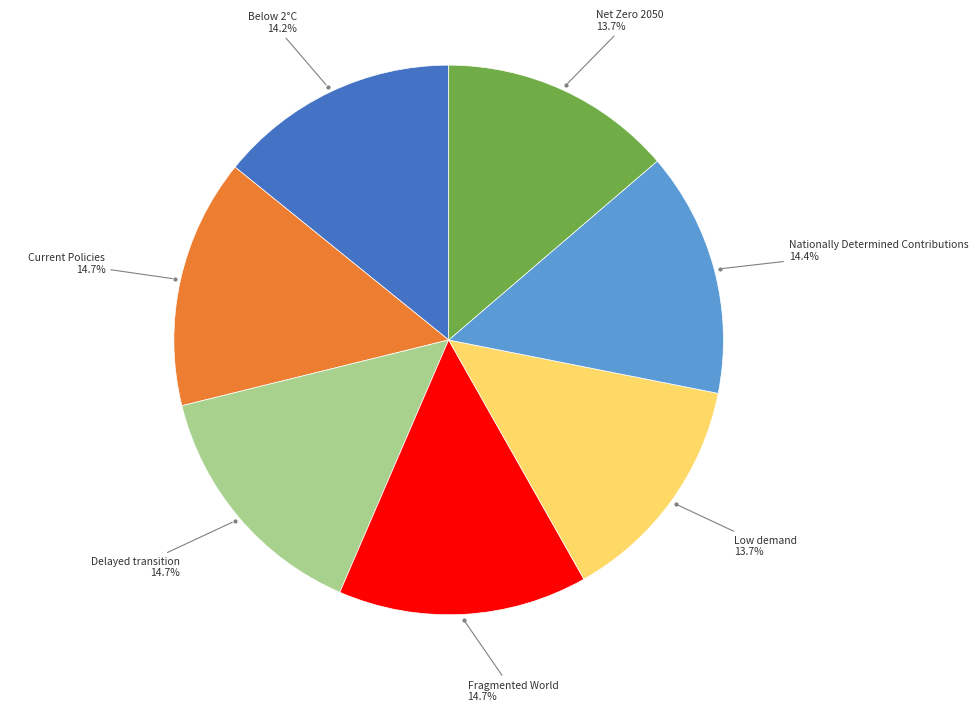

Is there any slice that represents more than half of the pie?

No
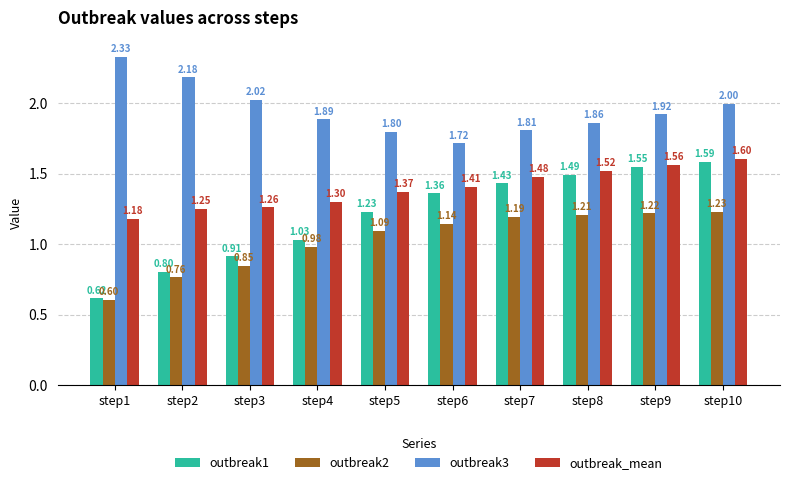

Rank the series at step2 from highest to lowest value.

outbreak3, outbreak_mean, outbreak1, outbreak2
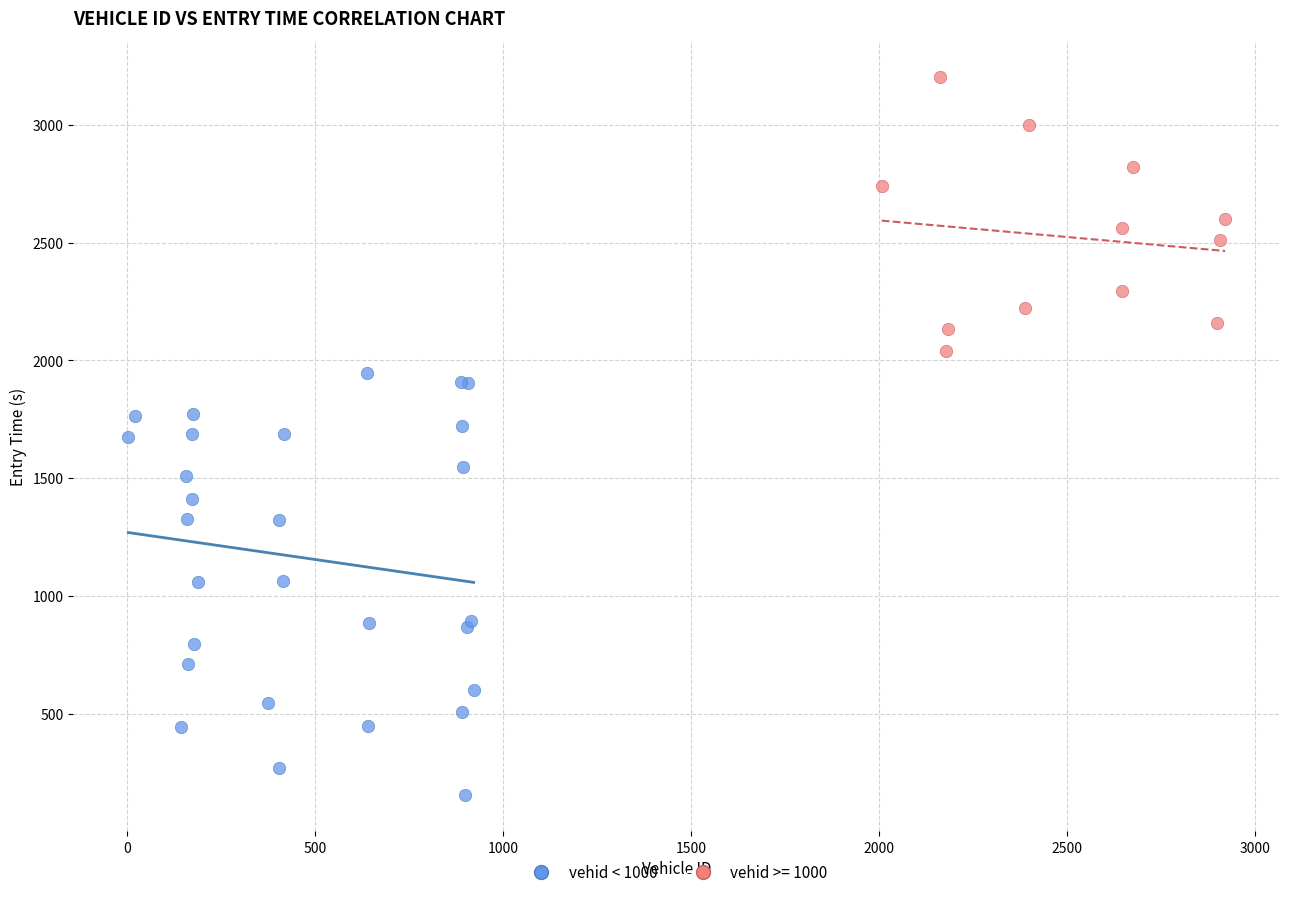

Which series has the widest spread of Y values?

vehid < 1000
========================================
> Assigned task: Copy out every line of the rows above, keeping each word and character unchanged, and leave out the pictures.

> Response to the exercise:
Is there any slice that represents more than half of the pie?

No

Rank the series at step2 from highest to lowest value.

outbreak3, outbreak_mean, outbreak1, outbreak2

Which series has the widest spread of Y values?

vehid < 1000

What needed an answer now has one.